DOJ to Sue to Stop AT&T–Time Warner Deal

Not Trump’s favorite. Photo: Michael A. Schwarz/Bloomberg via Getty Images

Bloomberg reported Monday that the Department of Justice will sue to block the merger between corporate giants AT&T and Time Warner, in a highly unusual move.

AT&T will go to court and seek an expedited hearing to try to block the lawsuit against the $85 billion deal, which was announced in October 2016.

The DOJ’s hesitance to give it the green light had been apparent for months, but the reason for its resistance — specifically, whether it has anything to do with President Trump’s well-documented hatred of CNN, which is owned by Time Warner — remains a subject of intrigue.
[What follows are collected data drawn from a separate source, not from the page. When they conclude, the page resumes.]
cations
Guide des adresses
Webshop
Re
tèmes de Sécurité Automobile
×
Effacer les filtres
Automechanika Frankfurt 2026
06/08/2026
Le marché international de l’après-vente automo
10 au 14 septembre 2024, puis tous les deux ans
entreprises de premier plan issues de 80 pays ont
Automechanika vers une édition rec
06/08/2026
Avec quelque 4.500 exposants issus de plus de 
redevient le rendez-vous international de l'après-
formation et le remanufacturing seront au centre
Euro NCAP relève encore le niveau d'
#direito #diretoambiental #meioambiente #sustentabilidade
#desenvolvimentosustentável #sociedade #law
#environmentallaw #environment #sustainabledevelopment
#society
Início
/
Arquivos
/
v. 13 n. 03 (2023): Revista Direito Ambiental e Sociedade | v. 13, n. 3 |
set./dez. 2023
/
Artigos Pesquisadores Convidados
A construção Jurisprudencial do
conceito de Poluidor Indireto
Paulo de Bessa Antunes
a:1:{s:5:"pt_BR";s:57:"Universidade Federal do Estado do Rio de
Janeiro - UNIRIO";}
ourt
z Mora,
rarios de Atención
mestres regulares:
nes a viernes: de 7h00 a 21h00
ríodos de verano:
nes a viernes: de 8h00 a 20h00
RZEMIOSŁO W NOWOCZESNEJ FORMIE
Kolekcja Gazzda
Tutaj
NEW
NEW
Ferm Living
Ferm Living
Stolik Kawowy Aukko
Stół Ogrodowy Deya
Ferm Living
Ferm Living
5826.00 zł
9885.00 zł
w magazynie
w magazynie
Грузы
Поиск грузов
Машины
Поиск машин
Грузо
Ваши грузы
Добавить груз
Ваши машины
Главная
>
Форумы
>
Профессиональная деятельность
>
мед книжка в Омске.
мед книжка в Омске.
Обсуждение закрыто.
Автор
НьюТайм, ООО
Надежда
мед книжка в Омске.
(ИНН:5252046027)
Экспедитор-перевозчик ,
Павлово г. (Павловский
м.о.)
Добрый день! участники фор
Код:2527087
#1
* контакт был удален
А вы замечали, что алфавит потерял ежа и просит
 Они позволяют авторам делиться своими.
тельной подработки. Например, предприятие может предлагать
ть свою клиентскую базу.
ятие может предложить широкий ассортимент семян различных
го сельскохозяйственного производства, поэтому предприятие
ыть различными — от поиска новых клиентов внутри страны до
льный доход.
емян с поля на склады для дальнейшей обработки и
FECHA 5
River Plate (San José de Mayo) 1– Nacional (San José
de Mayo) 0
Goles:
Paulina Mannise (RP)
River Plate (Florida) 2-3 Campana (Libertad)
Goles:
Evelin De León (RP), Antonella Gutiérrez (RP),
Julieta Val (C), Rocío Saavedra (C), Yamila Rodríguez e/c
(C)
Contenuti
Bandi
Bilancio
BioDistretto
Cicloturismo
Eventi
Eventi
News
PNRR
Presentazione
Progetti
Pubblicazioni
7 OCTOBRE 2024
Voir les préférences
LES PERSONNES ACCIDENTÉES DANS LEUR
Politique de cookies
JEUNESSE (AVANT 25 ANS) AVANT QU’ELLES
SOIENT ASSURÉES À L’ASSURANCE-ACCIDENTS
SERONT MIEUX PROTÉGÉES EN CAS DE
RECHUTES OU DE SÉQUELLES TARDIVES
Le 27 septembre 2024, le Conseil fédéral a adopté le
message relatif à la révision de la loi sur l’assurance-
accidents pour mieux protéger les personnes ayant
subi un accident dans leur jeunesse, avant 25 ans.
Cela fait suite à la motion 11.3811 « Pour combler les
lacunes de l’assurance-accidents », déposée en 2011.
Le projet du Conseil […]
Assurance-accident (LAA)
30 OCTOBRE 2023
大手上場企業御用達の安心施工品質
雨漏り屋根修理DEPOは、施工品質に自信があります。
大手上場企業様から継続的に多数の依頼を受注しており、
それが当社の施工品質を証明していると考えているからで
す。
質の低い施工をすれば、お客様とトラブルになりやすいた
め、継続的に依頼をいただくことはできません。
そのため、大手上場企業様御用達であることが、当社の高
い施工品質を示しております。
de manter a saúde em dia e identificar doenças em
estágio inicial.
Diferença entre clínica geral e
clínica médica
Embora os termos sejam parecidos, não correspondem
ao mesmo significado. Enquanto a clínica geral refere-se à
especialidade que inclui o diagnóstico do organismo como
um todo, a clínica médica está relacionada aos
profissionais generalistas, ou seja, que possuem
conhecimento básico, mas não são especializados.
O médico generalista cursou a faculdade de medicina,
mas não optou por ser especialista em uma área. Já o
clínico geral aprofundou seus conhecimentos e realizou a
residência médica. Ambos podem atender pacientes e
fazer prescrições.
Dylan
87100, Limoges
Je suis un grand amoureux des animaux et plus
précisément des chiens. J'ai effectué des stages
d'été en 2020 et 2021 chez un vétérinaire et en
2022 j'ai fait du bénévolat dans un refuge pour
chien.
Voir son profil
Trump repeatedly promised to nix the deal on the campaign trail last year, though at the time it was hard to tell if he was sincere or just playing to his anti–mainstream media crowds. Since ascending to the presidency, though, he has not ceased his frequent Twitter attacks on the news network. Over the summer, the White House telegraphed that it was looking to punish CNN directly by meddling with the merger. And in November, the New York Times reported that Justice Department officials requested that AT&T sell Turner Broadcasting, which includes CNN, as a precondition to get approval for the deal. Justice Department officials pushed back on that account, claiming that AT&T offered outright to sell CNN, a claim the company’s CEO rejected.

The DOJ’s antitrust department, especially those in Republican administrations, tend to look kindly on “vertical” mergers — that is, mergers between two companies that do not directly compete with each other. But Trump himself has denied that CNN has anything to do with the unusual level of scrutiny in this case, and some think AT&T is using the president’s disdain for the network as an excuse. Others believe that even if Trump’s vendetta against the network is the reason for the DOJ’s lawsuit, megacorporation-averse consumers should be celebrating.

But the DOJ has yet to offer an explanation that fits with the administration’s big-business-friendly philosophy, which on issue after issue has contradicted Trump’s populist rhetoric. Even if it does, the mere appearance of a president interfering in corporate affairs because his feelings have been hurt by one of the companies involved should make anyone feel a little queasy.